**Extract to read**
Former country house in Newcastle upon Tyne

The Fisherman's Lodge, also known as Deep Dene House, is a mansion house at Jesmond Dene, Newcastle upon Tyne, England. The house, which is now in a dilapidated condition, was one of several large houses built in Jesmond Dene in the mid-19th century.

==History==
The house was commissioned by Lord Armstrong on his own land to provide accommodation for senior staff working at his company, W.G. Armstrong & Company, before they bought their own homes. (Note: This was not the home of Lord Armstrong, whose nearby house has been demolished, though its Banqueting Hall survives. However Armstrong did landscape and develop the adjacent Jesmond Dene into a woodland park and garden.) Originally known as Heaton Cottage, it was built in stone and was completed in around 1850. It became the home of the Scottish physicist, Andrew Noble, in 1861 and was used as a venue to entertain local gentry such as John and Albany Hancock before Noble moved to a much larger property, Jesmond Dene House, in 1871. Lord Armstrong gifted Heaton Cottage to the City of Newcastle in 1883. His intention was that the income from the building and three other "endowment properties" in the area would be used to support the upkeep of Jesmond Dene and the Jesmond Dene Banqueting Hall.

In 1979, the restauranteur, Franco Cetoloni, and his wife, Pamela, established a restaurant known as the Fisherman's Lodge in the building. Cetoloni appointed an experienced chef, Terence Laybourne, manager of the restaurant at that time. The business was acquired by a former Sage Group director, Tom Maxfield, in 2000, and by Jamie Howell and Alan O'Kane in 2009. The restaurant got into financial difficulties in March 2011, and then closed in 2013. The house was badly damaged by fire, potentially caused by arson, on the night of 9 October 2016.

A charity, Urban Green Newcastle, became responsible for the city's parks in 2019 but, after failing to restore the buildings including the Fisherman's Lodge, handed the parks back to the city in November 2025.

**Exercise brief**
Copy the Fisherman's Lodge text starting with "The Fisherman's Lodge, also" and going on through "the mid-19th century.", substituting "villa" for "mansion house".

**Data records**

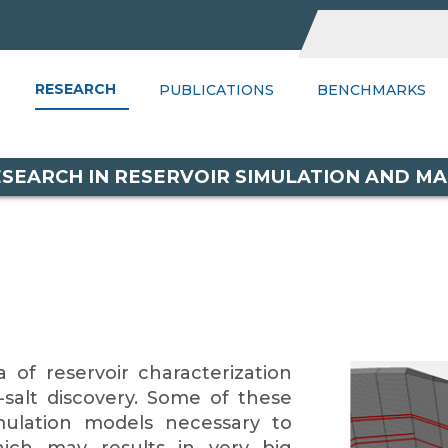
RESEARCH
UBLICATIONS
BENCHMARKS
PUBLICATIONS
WIKI
BENCHMARKS
PSGR
C
RESEARCH IN RESERVOIR SIMULATION AND 
 of reservoir characterization
salt discovery. Some of these
imulation models necessary to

**Answer section**
The Fisherman's Lodge, also known as Deep Dene House, is a villa at Jesmond Dene, Newcastle upon Tyne, England. The house, which is now in a dilapidated condition, was one of several large houses built in Jesmond Dene in the mid-19th century.